Entering edit mode
6.2 years ago
druggable
▴
60
Hi,
I have multiple features as input for machine learning. My input features are normalized feature counts based on ChIP-Seq data, which I wish to use for logistic regression and neural network. However, the different features have different distributions, and I am new to machine learning and I would like to get insights on whether it is valid to use some of the read counts as they are (because they are already normally distributed), while the others are log-transformed.
Thanks, teabonng
Hi teabonng,
It is unclear how this question is related to bioinformatics, which is the scope of Biostars. Please elaborate or this question might get closed for being off topic.
Cheers,
Wouter
Hi Wouter,
My input features are normalized feature counts based on ChIP-Seq data, which I wish to use for logistic regression. However, the different features have different distributions, and I am new to machine learning and I would like to get insights on whether it is valid to use some of the read counts as they are, while the others are log-transformed.
Thanks.
Then why don't you mention that?
Please plot the distributions. It is not really good practice to use different distributions, as the models will [by default] assume that they are the same. Ÿou will have to standardise the 2 distributions.
Hi Kevin,
Thanks for your reply.
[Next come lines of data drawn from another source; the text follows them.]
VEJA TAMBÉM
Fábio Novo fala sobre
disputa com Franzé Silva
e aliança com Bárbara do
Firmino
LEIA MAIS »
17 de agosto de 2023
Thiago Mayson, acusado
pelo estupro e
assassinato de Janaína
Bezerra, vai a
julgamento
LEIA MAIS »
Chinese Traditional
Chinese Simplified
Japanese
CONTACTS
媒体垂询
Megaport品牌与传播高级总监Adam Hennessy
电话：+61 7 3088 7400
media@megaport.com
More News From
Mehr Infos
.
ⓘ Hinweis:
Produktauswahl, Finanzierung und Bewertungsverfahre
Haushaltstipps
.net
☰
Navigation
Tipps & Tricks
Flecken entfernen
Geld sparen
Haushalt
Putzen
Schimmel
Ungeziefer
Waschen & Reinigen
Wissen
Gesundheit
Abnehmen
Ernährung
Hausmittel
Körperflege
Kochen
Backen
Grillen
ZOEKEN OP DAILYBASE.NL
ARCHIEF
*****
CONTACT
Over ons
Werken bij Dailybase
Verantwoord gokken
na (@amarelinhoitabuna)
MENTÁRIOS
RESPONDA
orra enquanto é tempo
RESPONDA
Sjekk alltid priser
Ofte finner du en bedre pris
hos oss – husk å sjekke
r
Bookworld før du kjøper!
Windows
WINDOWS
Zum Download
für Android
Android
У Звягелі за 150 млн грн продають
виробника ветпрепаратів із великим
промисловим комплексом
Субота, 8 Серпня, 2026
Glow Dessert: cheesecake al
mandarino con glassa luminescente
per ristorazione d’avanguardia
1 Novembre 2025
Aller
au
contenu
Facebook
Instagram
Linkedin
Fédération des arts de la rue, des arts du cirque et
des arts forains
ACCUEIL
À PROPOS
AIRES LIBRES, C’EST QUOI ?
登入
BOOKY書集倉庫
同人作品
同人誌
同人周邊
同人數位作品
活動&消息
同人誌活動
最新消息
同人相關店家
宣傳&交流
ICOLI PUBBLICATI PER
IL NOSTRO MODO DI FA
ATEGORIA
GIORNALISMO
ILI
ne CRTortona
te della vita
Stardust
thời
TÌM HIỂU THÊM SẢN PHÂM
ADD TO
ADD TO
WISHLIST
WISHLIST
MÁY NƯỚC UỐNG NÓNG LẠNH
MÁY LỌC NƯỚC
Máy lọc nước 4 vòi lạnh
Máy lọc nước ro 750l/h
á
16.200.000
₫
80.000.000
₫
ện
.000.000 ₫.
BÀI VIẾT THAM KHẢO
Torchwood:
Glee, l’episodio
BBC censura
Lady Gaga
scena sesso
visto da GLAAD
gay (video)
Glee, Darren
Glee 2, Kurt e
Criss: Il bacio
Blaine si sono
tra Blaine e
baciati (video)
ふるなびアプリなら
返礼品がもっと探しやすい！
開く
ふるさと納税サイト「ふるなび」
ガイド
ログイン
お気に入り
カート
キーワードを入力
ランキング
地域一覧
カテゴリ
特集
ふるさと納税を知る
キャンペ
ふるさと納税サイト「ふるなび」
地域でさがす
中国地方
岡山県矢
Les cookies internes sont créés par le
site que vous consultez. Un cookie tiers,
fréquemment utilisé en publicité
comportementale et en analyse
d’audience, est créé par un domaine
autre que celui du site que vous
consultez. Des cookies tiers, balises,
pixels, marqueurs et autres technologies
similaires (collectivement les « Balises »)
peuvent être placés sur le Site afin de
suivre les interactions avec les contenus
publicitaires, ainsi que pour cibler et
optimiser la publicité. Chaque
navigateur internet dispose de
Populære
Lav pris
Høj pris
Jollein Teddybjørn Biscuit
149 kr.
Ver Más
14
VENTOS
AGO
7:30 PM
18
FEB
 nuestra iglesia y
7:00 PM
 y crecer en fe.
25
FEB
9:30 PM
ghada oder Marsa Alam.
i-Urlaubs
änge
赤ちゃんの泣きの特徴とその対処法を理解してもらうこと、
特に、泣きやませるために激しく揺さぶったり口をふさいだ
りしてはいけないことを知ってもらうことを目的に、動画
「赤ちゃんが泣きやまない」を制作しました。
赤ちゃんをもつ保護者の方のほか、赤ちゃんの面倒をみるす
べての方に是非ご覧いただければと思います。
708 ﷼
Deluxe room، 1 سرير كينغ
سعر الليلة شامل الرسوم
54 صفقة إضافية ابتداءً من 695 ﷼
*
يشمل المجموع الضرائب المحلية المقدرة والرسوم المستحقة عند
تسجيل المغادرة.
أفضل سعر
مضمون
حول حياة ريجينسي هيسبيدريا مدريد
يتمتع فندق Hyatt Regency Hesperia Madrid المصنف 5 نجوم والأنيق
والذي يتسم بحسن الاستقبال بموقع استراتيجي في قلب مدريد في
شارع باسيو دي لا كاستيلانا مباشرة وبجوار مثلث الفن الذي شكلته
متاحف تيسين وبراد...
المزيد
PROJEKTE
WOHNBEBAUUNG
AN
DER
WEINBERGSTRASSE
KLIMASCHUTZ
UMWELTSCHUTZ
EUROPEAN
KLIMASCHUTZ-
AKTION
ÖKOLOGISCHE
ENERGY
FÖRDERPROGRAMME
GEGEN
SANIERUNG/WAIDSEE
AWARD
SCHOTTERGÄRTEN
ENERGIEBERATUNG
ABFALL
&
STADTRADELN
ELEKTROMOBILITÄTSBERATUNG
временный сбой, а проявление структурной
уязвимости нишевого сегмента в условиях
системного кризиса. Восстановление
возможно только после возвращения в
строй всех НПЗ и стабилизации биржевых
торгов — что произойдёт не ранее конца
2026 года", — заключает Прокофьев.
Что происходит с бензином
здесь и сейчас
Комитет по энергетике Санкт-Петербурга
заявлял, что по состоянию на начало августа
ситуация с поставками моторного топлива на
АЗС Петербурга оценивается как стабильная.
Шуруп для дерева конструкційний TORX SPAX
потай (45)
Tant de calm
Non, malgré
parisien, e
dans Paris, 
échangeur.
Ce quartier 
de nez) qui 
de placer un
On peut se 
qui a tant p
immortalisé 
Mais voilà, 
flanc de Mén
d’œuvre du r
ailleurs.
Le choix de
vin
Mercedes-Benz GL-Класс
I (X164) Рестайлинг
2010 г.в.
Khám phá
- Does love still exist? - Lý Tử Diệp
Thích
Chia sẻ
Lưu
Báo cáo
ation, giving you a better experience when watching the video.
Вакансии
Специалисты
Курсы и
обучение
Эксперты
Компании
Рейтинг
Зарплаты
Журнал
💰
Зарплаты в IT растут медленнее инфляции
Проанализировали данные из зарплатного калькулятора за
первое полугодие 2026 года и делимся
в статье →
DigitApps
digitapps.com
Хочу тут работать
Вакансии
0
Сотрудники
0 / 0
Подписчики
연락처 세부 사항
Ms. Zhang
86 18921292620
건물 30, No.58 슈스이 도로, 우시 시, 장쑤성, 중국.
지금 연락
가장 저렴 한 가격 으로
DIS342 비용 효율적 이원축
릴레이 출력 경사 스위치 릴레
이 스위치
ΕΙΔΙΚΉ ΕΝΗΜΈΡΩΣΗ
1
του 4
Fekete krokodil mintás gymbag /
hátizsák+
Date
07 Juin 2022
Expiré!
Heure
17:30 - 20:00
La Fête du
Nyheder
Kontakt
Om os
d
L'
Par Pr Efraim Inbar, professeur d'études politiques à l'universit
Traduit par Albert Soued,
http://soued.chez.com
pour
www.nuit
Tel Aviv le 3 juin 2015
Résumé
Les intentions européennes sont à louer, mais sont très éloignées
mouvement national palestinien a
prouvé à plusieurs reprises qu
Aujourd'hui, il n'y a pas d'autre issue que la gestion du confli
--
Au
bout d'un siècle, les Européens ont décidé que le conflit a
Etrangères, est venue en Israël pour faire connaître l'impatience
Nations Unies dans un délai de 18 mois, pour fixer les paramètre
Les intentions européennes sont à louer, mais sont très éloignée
I have decided to log transform all the features. Then do the standardization so that they have more or less the same range. Then use as input for the neural network. Would this make sense?
Thanks, teabonng
Sounds good. I have done this before for metabolomics datasets. Just be aware that there is still likely bias in the data somewhere when you do this.
It would still help to clarify what you mean by "the different features have different distributions"? Are these ChIP-seq normalised counts and metadata? Presumably, at least all of the ChIP-seq data has been processed in the same way.